Wilshire 5000 — The Total U.S. Stock Market Index
What Is the Wilshire 5000?
Created in 1974 by Wilshire Associates, the index originally included approximately 5,000 stocks — hence the name. Over the decades, the number of publicly listed U.S. companies has declined significantly (from over 7,000 in the late 1990s to around 3,500 today) due to mergers, acquisitions, delistings, and the shift toward staying private longer. The name stuck even as the count dropped.
The Wilshire 5000 includes large-cap, mid-cap, and small-cap stocks — essentially every U.S.-domiciled equity that trades on the NYSE, Nasdaq, or NYSE American with available pricing. It’s often called the “total stock market index” because it aims to leave nothing out.
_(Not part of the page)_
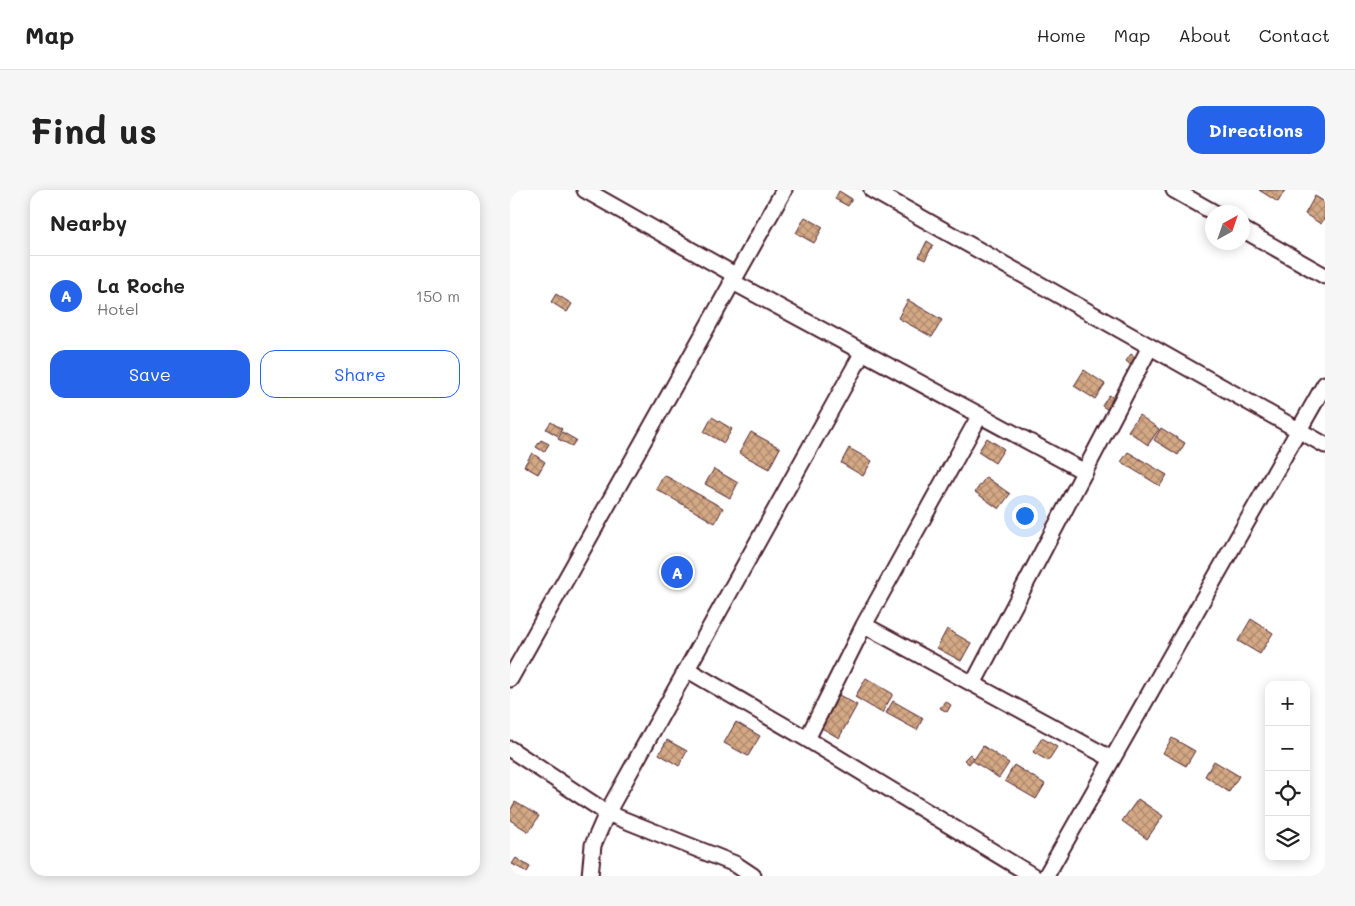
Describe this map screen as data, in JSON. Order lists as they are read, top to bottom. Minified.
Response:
{"north":"top right","page":{"header":"Map","nav":["Home","Map","About","Contact"],"buttons":["Directions",["Save","Share"]],"title":"Find us","heading":"Nearby","list":[{"mark":"A","name":"La Roche","note":"Hotel","value":"150 m"}],"pins":"A","map_buttons":["+","−"]}}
How Is the Wilshire 5000 Weighted?
The index is float-adjusted market-cap weighted, similar to the S&P 500. Larger companies carry proportionally more weight. Because the S&P 500’s large-cap stocks represent about 80% of total U.S. market capitalization, the Wilshire 5000 and S&P 500 tend to move in near-lockstep — the correlation is typically above 0.98.
Wilshire 5000 vs. Other Broad Indexes
| Feature | Wilshire 5000 | S&P 500 | Russell 3000 |
|---|---|---|---|
| Components | ~3,400 | 500 | 3,000 |
| Coverage | ~100% of U.S. market | ~80% of U.S. market | ~96% of U.S. market |
| Selection | All liquid U.S. stocks | Committee-selected | Rules-based (market cap) |
| Weighting | Float-adjusted market-cap | Float-adjusted market-cap | Market-cap |
| Includes small-caps | Yes | No | Yes |
| Popular ETF | VTI (tracks CRSP, similar) | VOO, SPY | VTHR |
How to Invest in the Total U.S. Market
There’s no major ETF that directly tracks the Wilshire 5000. However, the concept of “total market” investing is extremely popular through funds tracking similar all-market indexes:
Vanguard Total Stock Market ETF (VTI) tracks the CRSP US Total Market Index and is the most popular total-market fund. Schwab Total Stock Market Index (SWTSX) and iShares Russell 3000 ETF (IWV) offer similar exposure. These funds effectively give you the same idea as the Wilshire 5000 — broad, diversified U.S. equity exposure from mega-cap to micro-cap.
Why Does the Wilshire 5000 Have Fewer Than 5,000 Stocks?
The U.S. has seen a dramatic decline in the number of publicly listed companies. In 1998, there were over 7,500 public companies. By 2025, that number had fallen to roughly 3,500. Reasons include: increased M&A activity, private equity buyouts, companies choosing to stay private longer (partly due to regulatory costs of being public), and the rise of venture capital allowing companies to grow without IPOs.
Key Takeaways
- The Wilshire 5000 aims to capture the entire U.S. stock market — currently about 3,400 stocks despite the name.
- It’s float-adjusted market-cap weighted, so large-caps still dominate the index.
- Performance closely mirrors the S&P 500 because large-cap stocks account for ~80% of either index’s value.
- Total-market funds like VTI (which tracks a similar concept) are among the most popular long-term investment vehicles.
- The number of U.S. public companies has declined by more than 50% since the late 1990s.
Frequently Asked Questions
Why is it called the Wilshire 5000 if it doesn’t have 5,000 stocks?
It had approximately 5,000 stocks when it launched in 1974. The number of U.S. public companies has since declined dramatically. The name was kept for brand recognition even though the actual count is now around 3,400.
Is the Wilshire 5000 better than the S&P 500 for investing?
For practical purposes, they perform almost identically because large-cap stocks dominate both. The Wilshire 5000 (or total-market equivalents like VTI) adds small and mid-cap exposure, which can provide a slight performance boost over very long time horizons — but also adds marginally more volatility.
What is the difference between the Wilshire 5000 and the Russell 3000?
Both aim to be comprehensive U.S. equity benchmarks. The Russell 3000 is rules-based and capped at exactly 3,000 stocks. The Wilshire 5000 includes all qualified stocks regardless of number. In practice, the Wilshire 5000 includes very small micro-cap stocks that the Russell 3000 excludes.
Can I buy a Wilshire 5000 ETF?
There’s no major ETF tracking the Wilshire 5000 directly. The closest alternatives are VTI (Vanguard Total Stock Market ETF, tracking the CRSP index) and ITOT (iShares Core S&P Total U.S. Stock Market ETF). These funds achieve the same goal — total U.S. market exposure.
How has the Wilshire 5000 performed historically?
The Wilshire 5000 has averaged approximately 10–11% annual returns since inception, in line with the S&P 500. Its all-time high value has consistently trended upward over decades, though it experienced significant drawdowns during the dot-com bust, the 2008 financial crisis, and the 2020 pandemic crash.